Ulster Special Constabulary Begins Patrols at Brown’s Square

Belfast News-Letter, 28 February 1921

The Ulster Special Constabulary was established in December 1920, in response to increased violence across Ireland related to the War of Independence. The volunteers, also known as the B Specials, were recruited from Protestant communities as reinforcements for the Royal Irish Constabulary, and to defend against attacks by the IRA. Here, the Belfast News-Letter reported on recent patrols by the USC in Belfast, carried out with the support of local officials.

Special Constabulary: Patrols on Duty at Brown’s Square

The new scheme, Class B, has met with exceptional support, and proved most popular in the Shankill district, the entire area being now patrolled by the men of the locality in conjunction with the permanent members of the R.I.C., who have rendered great assistance in the formation of the new force. The applicants have been so numerous that the quota has been practically obtained, and the surplus in the meantime may be transferred to Class C.

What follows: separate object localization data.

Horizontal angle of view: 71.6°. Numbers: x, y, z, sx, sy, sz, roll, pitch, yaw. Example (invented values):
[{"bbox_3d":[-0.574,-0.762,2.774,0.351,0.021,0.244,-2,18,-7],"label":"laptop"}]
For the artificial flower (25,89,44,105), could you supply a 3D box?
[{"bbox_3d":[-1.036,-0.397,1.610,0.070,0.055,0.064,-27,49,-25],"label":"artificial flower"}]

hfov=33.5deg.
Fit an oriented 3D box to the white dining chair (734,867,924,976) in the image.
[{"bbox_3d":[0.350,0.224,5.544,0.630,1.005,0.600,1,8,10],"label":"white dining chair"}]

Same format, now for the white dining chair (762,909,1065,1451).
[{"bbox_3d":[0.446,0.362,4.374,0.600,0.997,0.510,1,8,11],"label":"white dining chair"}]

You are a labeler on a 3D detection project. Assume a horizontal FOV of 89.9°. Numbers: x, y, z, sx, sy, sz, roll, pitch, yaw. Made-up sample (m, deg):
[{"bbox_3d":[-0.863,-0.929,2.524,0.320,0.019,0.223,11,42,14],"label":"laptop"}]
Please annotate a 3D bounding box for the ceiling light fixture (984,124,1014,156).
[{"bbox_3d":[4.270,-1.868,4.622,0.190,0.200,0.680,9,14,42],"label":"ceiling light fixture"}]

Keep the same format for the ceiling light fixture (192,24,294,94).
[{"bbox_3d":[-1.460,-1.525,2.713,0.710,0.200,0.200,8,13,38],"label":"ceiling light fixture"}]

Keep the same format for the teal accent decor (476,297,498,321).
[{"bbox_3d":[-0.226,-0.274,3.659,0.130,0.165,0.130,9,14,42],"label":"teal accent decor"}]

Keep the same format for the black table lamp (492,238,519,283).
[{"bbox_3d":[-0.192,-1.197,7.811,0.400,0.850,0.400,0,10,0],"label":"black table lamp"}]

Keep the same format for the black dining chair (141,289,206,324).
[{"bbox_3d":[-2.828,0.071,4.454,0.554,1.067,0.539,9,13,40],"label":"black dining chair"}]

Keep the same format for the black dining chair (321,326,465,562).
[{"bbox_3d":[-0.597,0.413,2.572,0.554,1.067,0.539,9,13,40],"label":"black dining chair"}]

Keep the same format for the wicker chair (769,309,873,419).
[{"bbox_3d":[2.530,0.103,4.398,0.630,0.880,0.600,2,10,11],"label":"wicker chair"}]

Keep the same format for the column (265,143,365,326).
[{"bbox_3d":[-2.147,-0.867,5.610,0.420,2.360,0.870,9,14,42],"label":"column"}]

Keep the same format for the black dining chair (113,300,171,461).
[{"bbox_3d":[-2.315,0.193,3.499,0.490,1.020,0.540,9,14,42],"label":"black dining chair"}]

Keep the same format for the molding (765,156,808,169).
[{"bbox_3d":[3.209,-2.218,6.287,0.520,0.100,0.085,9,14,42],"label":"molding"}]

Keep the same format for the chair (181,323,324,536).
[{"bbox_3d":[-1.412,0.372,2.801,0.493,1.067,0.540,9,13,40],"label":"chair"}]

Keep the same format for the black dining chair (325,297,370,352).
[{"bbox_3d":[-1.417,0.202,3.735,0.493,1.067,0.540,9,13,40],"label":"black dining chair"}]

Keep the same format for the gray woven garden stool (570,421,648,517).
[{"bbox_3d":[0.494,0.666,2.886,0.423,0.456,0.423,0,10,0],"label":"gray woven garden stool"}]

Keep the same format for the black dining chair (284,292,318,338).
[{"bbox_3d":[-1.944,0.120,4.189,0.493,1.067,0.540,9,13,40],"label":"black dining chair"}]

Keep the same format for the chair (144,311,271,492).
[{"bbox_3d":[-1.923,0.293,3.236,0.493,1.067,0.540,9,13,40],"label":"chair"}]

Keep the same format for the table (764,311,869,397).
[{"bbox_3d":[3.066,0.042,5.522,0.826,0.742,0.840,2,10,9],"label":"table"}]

Patrols are already working from Craven Street barracks and Shankill Road barracks, and the remaining station, Brown Square, sent out its first patrol on Saturday night at eight o’clock. This was inspected by Lieut-Colonel W.R. Goodwin, C.M.G., D.S.O., city commandant. Captain Gaussen, adjutant; David A. Fee, J.P., station commandant; Councillor W.J. Bickerstaff, station commandant (Brown Square). Commissioners Robert Scott, Martin Craig, assistant District Commandant Head-Constable Malseed, were in attendance. The High Sheriff of Belfast, Alderman Joseph Davison, J.P: (chairman of the Police Committee), and Mr Harry Taylor, J.P., addressed the men prior to going on duty.